Por supuesto que existen razones para la zozobra o la preocupación, pero la menor no es esa viscosa sopa de mentiras y falsedades donde flotan como tropezones -y tropezando- los partidos del gobierno y los de la oposición, enzarzados en mutuas e incesantes denuncias de manipulación. Se preparan y surten mentiras para el público de derechas y para el público de izquierdas. Desde el golpe de Estado que están urdiendo Pedro Sánchez y Pablo Iglesias, hermanos en Marx y en Bolívar, para apropiarse del ahorro de los españoles hasta una estratagema de la ultraderecha que cuenta como millones y millones de cuentas en las redes sociales, ellos, los fachas, que son los verdaderos culpables de lo que está ocurriendo y etcétera. La mentira les hará libres: libres para apoyar al Gobierno o libres para exigir su dimisión para anteayer.

El resultado final se parece a un cuadro del Bosco. La élite política española está volcada en un casi sistemático proceso de destrucción de significados, en una carnicería semiótica que consume horas y esfuerzos de profesionales y tropa, y ya ni siquiera lo fundamental es defender tu relato, sino impugnar y destruir el del adversario. Esta furia deslegitimadora recuerda lo que escribió Hannah Arendt hace mucho tiempo: "el resultado de una constante y total sustitución de la verdad de facto por las mentiras no es que las mentiras sean aceptadas en adelante como verdad, ni que la verdad se difame como mentira, sino más bien que el sentido por el que nos orientamos en el mundo real -y la categoría de la verdad versus la falsedad está entre los medios mentales para alcanzar este fin- queda destruido". Si los hechos pasan a ser irrelevantes el análisis es imposible y las opiniones insustanciales es muy cuestionable que la actividad política que quede pueda llamarse democracia. Y es lo que está ocurriendo mientras mueren miles de ciudadanos y cientos de miles pierden su empleo o ven reducidos drásticamente sus ingresos. Mientras los trabajadores autónomos son barridos y cierran empresas en una debacle aterradora.

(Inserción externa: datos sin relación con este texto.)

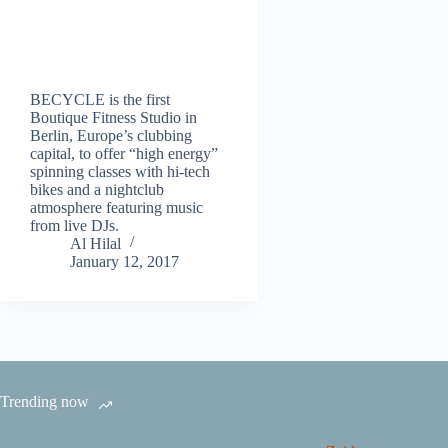
BECYCLE is the first
Boutique Fitness Studio in
Berlin, Europe’s clubbing
capital, to offer “high energy”
spinning classes with hi-tech
bikes and a nightclub
atmosphere featuring music
from live DJs.
Al Hilal
January 12, 2017
Trending now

Por supuesto que la gente continúa aplaudiendo a las siete de la tarde. Cada vez son más conscientes que -sin olvidar el agradecimiento al personal sanitario- se aplauden ante todo a sí mismos. Desconfiamos como todo encarcelado, privados de la compañía y de la soledad, bajo un chaparrón diario de promesas y esperanzas cada vez más postizas, más cansadas, más inverosímiles.